A verbatim transcript of the data below is required, images omitted.

-- PROVIDED DATA follows --

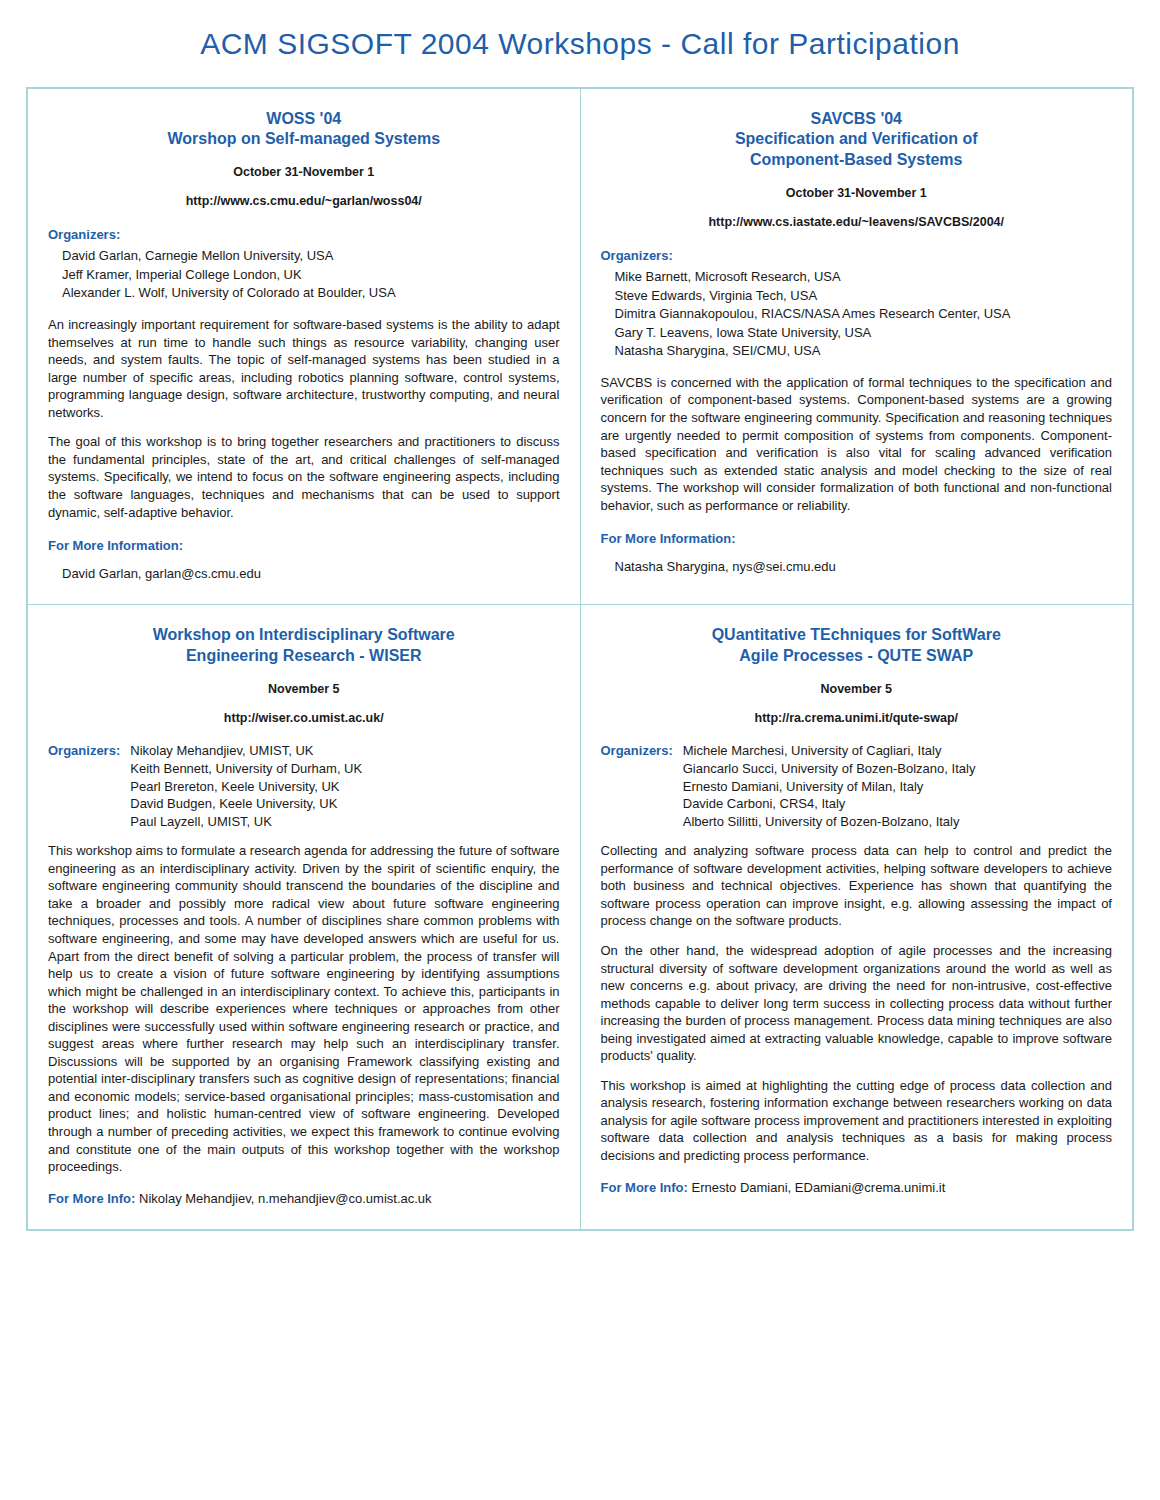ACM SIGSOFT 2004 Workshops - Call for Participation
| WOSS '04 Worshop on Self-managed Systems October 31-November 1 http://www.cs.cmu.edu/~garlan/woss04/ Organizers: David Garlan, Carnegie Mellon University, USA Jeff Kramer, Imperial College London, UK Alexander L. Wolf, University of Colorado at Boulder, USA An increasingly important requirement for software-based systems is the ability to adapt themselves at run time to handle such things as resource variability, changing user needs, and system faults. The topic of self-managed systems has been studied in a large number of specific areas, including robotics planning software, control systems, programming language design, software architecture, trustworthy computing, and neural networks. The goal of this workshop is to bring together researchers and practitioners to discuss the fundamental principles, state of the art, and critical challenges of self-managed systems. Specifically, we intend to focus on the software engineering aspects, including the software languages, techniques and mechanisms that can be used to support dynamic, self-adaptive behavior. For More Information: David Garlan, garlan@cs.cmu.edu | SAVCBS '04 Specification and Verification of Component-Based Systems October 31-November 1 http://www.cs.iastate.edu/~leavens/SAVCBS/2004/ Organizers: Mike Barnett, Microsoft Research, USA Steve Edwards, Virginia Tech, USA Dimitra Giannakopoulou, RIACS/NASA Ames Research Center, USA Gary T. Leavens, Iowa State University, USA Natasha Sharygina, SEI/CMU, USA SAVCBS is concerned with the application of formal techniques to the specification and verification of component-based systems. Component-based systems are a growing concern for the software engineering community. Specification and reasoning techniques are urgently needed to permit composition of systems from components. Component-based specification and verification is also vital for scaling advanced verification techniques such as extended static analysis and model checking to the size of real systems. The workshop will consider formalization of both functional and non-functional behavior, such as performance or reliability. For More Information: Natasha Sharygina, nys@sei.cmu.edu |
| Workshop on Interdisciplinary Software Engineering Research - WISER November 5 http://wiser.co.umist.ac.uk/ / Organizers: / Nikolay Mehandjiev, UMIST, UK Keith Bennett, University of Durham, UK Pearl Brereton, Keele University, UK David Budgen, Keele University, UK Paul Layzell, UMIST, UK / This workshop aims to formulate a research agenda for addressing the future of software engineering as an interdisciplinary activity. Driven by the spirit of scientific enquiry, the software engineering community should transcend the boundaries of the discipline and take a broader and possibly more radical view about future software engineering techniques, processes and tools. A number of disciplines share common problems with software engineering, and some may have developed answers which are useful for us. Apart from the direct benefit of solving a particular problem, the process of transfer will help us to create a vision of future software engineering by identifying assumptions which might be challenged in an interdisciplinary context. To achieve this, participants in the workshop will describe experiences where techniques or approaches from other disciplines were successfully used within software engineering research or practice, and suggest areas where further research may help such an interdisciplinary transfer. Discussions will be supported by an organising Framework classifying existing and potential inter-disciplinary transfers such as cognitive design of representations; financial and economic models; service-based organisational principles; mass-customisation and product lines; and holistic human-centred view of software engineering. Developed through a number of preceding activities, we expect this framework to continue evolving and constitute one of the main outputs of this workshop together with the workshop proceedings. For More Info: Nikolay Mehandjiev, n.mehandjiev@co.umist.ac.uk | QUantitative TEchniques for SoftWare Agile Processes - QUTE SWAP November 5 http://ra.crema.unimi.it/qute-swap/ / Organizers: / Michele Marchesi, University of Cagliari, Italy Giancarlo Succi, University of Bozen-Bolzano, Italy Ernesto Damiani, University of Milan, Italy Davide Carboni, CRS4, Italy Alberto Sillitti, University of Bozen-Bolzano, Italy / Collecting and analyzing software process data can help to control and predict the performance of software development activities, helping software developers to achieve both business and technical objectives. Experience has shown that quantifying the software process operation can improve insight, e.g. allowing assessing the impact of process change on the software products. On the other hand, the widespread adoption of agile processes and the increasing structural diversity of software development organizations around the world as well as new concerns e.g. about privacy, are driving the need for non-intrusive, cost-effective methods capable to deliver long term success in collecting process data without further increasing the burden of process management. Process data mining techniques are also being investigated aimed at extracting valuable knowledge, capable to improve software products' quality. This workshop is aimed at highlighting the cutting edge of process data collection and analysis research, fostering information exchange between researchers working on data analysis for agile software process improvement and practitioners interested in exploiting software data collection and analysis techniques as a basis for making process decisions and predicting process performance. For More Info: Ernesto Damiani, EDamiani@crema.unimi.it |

-- PROVIDED DATA concluded --

TASK OUTPUT ▸
ACM SIGSOFT 2004 Workshops - Call for Participation
| WOSS '04 Worshop on Self-managed Systems October 31-November 1 http://www.cs.cmu.edu/~garlan/woss04/ Organizers: David Garlan, Carnegie Mellon University, USA Jeff Kramer, Imperial College London, UK Alexander L. Wolf, University of Colorado at Boulder, USA An increasingly important requirement for software-based systems is the ability to adapt themselves at run time to handle such things as resource variability, changing user needs, and system faults. The topic of self-managed systems has been studied in a large number of specific areas, including robotics planning software, control systems, programming language design, software architecture, trustworthy computing, and neural networks. The goal of this workshop is to bring together researchers and practitioners to discuss the fundamental principles, state of the art, and critical challenges of self-managed systems. Specifically, we intend to focus on the software engineering aspects, including the software languages, techniques and mechanisms that can be used to support dynamic, self-adaptive behavior. For More Information: David Garlan, garlan@cs.cmu.edu | SAVCBS '04 Specification and Verification of Component-Based Systems October 31-November 1 http://www.cs.iastate.edu/~leavens/SAVCBS/2004/ Organizers: Mike Barnett, Microsoft Research, USA Steve Edwards, Virginia Tech, USA Dimitra Giannakopoulou, RIACS/NASA Ames Research Center, USA Gary T. Leavens, Iowa State University, USA Natasha Sharygina, SEI/CMU, USA SAVCBS is concerned with the application of formal techniques to the specification and verification of component-based systems. Component-based systems are a growing concern for the software engineering community. Specification and reasoning techniques are urgently needed to permit composition of systems from components. Component-based specification and verification is also vital for scaling advanced verification techniques such as extended static analysis and model checking to the size of real systems. The workshop will consider formalization of both functional and non-functional behavior, such as performance or reliability. For More Information: Natasha Sharygina, nys@sei.cmu.edu |
| Workshop on Interdisciplinary Software Engineering Research - WISER November 5 http://wiser.co.umist.ac.uk/ / Organizers: / Nikolay Mehandjiev, UMIST, UK Keith Bennett, University of Durham, UK Pearl Brereton, Keele University, UK David Budgen, Keele University, UK Paul Layzell, UMIST, UK / This workshop aims to formulate a research agenda for addressing the future of software engineering as an interdisciplinary activity. Driven by the spirit of scientific enquiry, the software engineering community should transcend the boundaries of the discipline and take a broader and possibly more radical view about future software engineering techniques, processes and tools. A number of disciplines share common problems with software engineering, and some may have developed answers which are useful for us. Apart from the direct benefit of solving a particular problem, the process of transfer will help us to create a vision of future software engineering by identifying assumptions which might be challenged in an interdisciplinary context. To achieve this, participants in the workshop will describe experiences where techniques or approaches from other disciplines were successfully used within software engineering research or practice, and suggest areas where further research may help such an interdisciplinary transfer. Discussions will be supported by an organising Framework classifying existing and potential inter-disciplinary transfers such as cognitive design of representations; financial and economic models; service-based organisational principles; mass-customisation and product lines; and holistic human-centred view of software engineering. Developed through a number of preceding activities, we expect this framework to continue evolving and constitute one of the main outputs of this workshop together with the workshop proceedings. For More Info: Nikolay Mehandjiev, n.mehandjiev@co.umist.ac.uk | QUantitative TEchniques for SoftWare Agile Processes - QUTE SWAP November 5 http://ra.crema.unimi.it/qute-swap/ / Organizers: / Michele Marchesi, University of Cagliari, Italy Giancarlo Succi, University of Bozen-Bolzano, Italy Ernesto Damiani, University of Milan, Italy Davide Carboni, CRS4, Italy Alberto Sillitti, University of Bozen-Bolzano, Italy / Collecting and analyzing software process data can help to control and predict the performance of software development activities, helping software developers to achieve both business and technical objectives. Experience has shown that quantifying the software process operation can improve insight, e.g. allowing assessing the impact of process change on the software products. On the other hand, the widespread adoption of agile processes and the increasing structural diversity of software development organizations around the world as well as new concerns e.g. about privacy, are driving the need for non-intrusive, cost-effective methods capable to deliver long term success in collecting process data without further increasing the burden of process management. Process data mining techniques are also being investigated aimed at extracting valuable knowledge, capable to improve software products' quality. This workshop is aimed at highlighting the cutting edge of process data collection and analysis research, fostering information exchange between researchers working on data analysis for agile software process improvement and practitioners interested in exploiting software data collection and analysis techniques as a basis for making process decisions and predicting process performance. For More Info: Ernesto Damiani, EDamiani@crema.unimi.it |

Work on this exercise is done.